Now add the grated cheese and stir it together.  This will help it stay throughout the entire biscuits once the liquid is added.  Adding the cheese after the liquid is a battle to get it all mixed without pulverizing the cheese.  And yes, I like medium or sharp cheddar.  Oh, and the cheese amount is fairly forgiving, so if you put in too much, or sampled the cheese and have a little less, you’ll be OK.

cheese drop biscuits cheese drop biscuits

Now add the sour milk (or buttermilk), and stir it all together just until all the dry bits are gone and nothing is overly goopy.  Yes, goopy is a highly technical term.

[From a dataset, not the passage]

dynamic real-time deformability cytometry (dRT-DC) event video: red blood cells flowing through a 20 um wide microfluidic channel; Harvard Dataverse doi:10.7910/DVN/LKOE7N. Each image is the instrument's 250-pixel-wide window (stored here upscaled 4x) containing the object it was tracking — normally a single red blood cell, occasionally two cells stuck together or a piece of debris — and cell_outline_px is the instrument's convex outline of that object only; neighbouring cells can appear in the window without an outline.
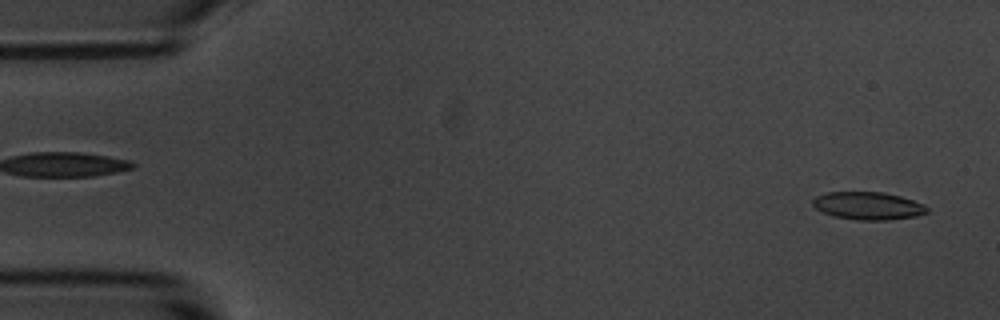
{"species": "common noctule bat (a hibernating species)", "species_latin": "Nyctalus noctula", "temperature_condition": "room temperature", "stored_images_in_passage": 4, "segment_of_instrument_passage": [2, 2], "camera_frame_rate_fps": 3000, "um_per_image_px": 0.085, "animal": {"sex": "male", "body_mass_g": 20.1, "forearm_length_mm": 53.5}, "frame": {"image": 1, "passage_image": 4, "time_ms": 4.333, "image_size_px": [1000, 320], "cell_outline_px": [[928, 212], [916, 216], [888, 220], [856, 220], [832, 216], [816, 208], [812, 204], [812, 200], [816, 196], [824, 192], [884, 192], [900, 196], [924, 204], [928, 208]], "centroid_in_image_um": [73.77, 17.49], "position_along_channel_um": 11.2, "area_um2": 18.55}}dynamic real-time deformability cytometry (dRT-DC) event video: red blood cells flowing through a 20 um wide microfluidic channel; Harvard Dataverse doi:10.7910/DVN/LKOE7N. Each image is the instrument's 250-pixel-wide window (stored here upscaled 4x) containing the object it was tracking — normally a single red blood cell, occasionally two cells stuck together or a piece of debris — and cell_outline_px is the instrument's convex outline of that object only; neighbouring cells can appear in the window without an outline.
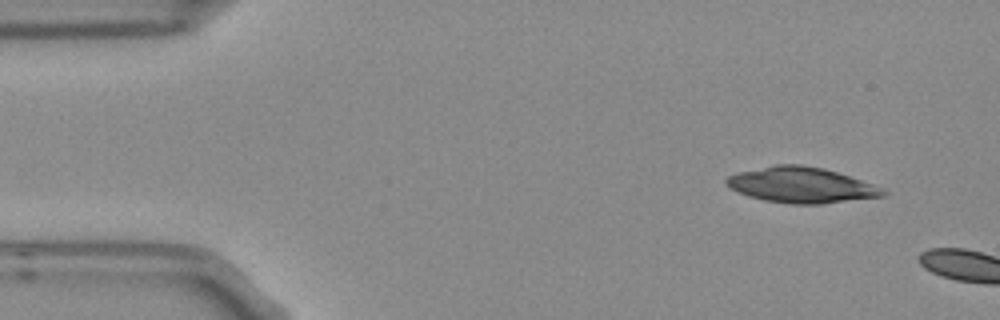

cheese drop biscuits cheese drop biscuits


Now drop big blobs, chunks, or whatever you want to call them, onto a cookie sheet.  I suggest a non-stick cookie sheet, or put down parchment paper or a silicone baking mat, like the famous Silpat).  Try to make them about the same size.  I usually end up with 12 or 15, but 18 will also be fine.  just keep in mind that 12 will take a little longer to bake than 18.

cheese drop biscuits

Bake them at 425 degrees for 15-20 minutes (again, less for 18 biscuits and more for 12 biscuits).  Check them when you think they may be done by breaking one open.  Tender and full of steam (but not dry), it is done.  If it’s sticky or gooey inside, put it back into the oven for a few more minutes.

cheese drop biscuits


Cheese Drop Biscuits
Recipe type: bread
Cuisine: American
Prep time: 
Cook time: 
Total time: 
Fluffy, tender, simple to make, flavorful biscuits
  • 3½ cups all purpose flour
  • 3 tablespoons + 1 teaspoon baking powder
  • 5 teaspoons sugar
  • ½ teaspoon salt
  • 12 tablespoons butter, cold (1½ sticks)
  • 1½ cups milk
  • 1½ tablespoons lemon juice
  • 2½ cups sharp cheddar cheese, grated
  1. Make the sour milk by putting the lemon juice into a measuring cup and filling the rest of the way to 1 /12 cups with milk. Set aside.
  2. Stir together dry ingredients.
  3. Cut into dry ingredients the cold butter, until the largest pieces are the size of a pea (1/4 inch)
  4. Stir in grated cheese.
  5. Add sour milk. Mix together just to the point that there is nothing left dry.
  6. Drop onto non-stick cookie sheet into 15 even portions.
  7. bake at 425 degrees for 15-20 minutes, or until the tops are golden brown and the insides of the biscuits are no longer gooey (moist is fine).

    Buttermilk may be substituted for the sour milk.

    recipe may easily be halved if less biscuits are required.